To take the job at Statista, Makarenko had to move from Warsaw to Hamburg – thus not only changing industries, but also moving to another country, whose primary language Makarenko doesn’t speak. This was the most challenging part of the transition; but working for a multinational company where English is a lingua franca helps.
A number of skills Makarenko learned working for Gazeta Wyborcza are applicable to his current position. The first set is data skills – “dealing with data, visualising data, cleaning data, all things you can do with data”. The second one is project management, basic managerial skills like planning a project, setting milestones and getting the team to stick to it. “It’s not really obvious for people in newsrooms because newsrooms are very reactive, while project management is proactive”, Makarenko says, but it has helped him quite a lot in his current position.

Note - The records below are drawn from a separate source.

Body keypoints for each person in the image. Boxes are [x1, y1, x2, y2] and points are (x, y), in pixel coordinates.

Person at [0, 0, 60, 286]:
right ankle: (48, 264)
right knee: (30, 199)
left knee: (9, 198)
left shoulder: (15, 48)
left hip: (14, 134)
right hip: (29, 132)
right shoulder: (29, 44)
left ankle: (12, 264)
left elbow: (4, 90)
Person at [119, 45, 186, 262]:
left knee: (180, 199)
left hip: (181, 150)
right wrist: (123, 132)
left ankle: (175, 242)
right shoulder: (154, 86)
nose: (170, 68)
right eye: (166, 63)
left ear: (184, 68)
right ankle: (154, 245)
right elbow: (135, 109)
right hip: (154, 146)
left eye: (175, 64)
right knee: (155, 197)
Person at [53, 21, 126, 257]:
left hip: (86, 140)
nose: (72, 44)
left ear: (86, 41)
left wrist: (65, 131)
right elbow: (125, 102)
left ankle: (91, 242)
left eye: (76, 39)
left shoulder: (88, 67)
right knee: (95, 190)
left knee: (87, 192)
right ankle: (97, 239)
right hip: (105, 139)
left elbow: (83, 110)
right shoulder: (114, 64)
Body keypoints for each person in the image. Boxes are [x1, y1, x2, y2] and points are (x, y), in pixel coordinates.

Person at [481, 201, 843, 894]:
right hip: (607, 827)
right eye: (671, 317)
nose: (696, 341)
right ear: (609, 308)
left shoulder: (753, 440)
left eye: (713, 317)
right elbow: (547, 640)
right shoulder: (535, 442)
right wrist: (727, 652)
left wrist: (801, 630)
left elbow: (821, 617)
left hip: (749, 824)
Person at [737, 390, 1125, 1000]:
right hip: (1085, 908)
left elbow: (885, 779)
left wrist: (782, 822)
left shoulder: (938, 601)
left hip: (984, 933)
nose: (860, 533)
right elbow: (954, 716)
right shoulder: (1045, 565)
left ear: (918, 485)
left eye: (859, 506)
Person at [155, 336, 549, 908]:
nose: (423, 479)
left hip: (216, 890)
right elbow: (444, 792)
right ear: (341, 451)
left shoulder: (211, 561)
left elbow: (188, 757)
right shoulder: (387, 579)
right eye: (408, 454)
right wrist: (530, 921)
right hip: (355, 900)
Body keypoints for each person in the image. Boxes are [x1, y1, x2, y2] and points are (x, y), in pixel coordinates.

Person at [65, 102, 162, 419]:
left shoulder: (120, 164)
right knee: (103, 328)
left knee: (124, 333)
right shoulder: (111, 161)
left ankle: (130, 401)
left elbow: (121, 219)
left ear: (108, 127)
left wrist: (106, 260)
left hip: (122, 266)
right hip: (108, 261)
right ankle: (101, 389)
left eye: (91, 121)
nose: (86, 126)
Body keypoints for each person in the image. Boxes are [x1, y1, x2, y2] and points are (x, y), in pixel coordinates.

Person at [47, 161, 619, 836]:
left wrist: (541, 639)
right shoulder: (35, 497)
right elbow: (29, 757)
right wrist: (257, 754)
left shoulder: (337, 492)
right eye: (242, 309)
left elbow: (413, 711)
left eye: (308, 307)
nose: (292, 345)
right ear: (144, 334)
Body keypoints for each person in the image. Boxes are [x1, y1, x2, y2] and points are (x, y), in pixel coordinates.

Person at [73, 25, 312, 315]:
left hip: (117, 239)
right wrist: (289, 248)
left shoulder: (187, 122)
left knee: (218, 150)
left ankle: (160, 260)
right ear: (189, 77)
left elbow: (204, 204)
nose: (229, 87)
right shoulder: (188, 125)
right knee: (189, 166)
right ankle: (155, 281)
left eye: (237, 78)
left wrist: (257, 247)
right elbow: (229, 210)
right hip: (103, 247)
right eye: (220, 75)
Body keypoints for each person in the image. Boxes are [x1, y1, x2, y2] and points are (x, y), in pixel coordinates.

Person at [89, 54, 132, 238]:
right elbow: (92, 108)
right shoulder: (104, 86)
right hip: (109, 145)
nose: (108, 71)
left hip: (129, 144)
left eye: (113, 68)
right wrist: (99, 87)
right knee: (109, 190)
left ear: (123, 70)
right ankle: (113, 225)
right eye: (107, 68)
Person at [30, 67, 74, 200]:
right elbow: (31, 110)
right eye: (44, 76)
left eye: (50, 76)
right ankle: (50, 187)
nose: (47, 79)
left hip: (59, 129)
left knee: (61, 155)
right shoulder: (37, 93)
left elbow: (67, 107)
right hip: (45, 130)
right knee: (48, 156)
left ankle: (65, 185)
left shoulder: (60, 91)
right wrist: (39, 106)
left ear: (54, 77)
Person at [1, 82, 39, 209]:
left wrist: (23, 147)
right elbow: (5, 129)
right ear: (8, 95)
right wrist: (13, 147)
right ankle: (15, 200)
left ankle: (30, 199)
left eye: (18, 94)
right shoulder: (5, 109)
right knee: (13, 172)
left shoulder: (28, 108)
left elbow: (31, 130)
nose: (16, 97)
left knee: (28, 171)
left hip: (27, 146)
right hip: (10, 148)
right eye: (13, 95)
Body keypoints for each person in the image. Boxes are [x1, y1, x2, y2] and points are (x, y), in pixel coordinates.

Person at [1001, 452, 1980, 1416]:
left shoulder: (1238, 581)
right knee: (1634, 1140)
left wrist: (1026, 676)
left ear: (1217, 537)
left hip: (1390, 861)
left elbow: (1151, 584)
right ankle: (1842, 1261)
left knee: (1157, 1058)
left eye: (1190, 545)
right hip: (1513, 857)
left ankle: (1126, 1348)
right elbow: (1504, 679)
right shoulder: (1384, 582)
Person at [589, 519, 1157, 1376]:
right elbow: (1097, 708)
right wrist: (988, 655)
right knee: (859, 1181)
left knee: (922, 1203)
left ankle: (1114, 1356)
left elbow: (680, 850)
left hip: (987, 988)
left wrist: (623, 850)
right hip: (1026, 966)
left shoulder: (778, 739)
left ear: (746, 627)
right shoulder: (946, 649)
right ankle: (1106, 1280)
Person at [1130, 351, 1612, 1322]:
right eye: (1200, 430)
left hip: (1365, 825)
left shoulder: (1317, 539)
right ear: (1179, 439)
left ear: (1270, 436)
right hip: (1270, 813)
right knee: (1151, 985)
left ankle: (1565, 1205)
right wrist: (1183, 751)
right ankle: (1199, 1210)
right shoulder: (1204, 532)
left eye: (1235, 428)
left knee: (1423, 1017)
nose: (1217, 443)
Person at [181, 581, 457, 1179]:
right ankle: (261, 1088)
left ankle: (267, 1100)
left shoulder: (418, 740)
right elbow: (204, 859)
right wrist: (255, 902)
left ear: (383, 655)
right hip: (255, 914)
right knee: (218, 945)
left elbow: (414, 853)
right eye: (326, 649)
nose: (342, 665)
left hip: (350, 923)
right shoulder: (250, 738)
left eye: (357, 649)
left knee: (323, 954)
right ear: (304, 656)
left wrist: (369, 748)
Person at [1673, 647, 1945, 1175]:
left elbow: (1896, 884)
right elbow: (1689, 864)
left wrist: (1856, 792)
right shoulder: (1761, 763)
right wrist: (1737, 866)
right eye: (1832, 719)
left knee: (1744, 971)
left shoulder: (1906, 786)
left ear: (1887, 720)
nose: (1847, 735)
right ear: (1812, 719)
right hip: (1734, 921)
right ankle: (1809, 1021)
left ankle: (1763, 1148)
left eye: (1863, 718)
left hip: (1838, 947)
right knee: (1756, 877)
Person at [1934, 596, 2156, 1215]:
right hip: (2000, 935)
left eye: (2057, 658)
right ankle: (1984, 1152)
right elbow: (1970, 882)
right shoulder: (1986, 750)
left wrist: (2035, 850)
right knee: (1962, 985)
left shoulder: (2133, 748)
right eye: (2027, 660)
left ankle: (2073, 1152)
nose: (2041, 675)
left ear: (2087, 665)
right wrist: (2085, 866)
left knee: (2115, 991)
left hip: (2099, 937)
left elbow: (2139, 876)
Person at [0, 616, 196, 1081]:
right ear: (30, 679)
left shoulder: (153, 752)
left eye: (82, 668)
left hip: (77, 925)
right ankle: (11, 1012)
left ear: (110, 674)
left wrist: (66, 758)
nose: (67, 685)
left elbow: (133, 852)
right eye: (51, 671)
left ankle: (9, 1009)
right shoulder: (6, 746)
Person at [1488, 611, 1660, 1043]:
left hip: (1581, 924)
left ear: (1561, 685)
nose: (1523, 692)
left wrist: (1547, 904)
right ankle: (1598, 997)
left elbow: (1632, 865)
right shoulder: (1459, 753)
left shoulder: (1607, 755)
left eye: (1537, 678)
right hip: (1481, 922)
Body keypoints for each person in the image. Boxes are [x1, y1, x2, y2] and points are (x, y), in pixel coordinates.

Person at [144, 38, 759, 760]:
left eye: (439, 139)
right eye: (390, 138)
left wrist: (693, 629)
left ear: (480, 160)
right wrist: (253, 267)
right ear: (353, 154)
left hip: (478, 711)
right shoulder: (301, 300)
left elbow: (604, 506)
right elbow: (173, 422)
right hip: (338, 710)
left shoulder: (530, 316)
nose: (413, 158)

Makarenko’s advice for journalists looking to make a leap both outside and within the news media industry is just that – learning to work with data and get to know project management. Both skills are “in short supply in newsrooms”, and they are a great addition to journalists’ traditional skills as powerful storytellers.
To take an outsider’s look, Makarenko’s career offers one more valuable insight – the benefits of changing a job within one’s organisations even without venturing outside. Especially in big newsrooms like Gazeta Wyborcza, with the right combination of curiosity and proactiveness, there might be opportunities for journalists to try something else and gain new skills, whether it’s editing, managing or dealing with clients.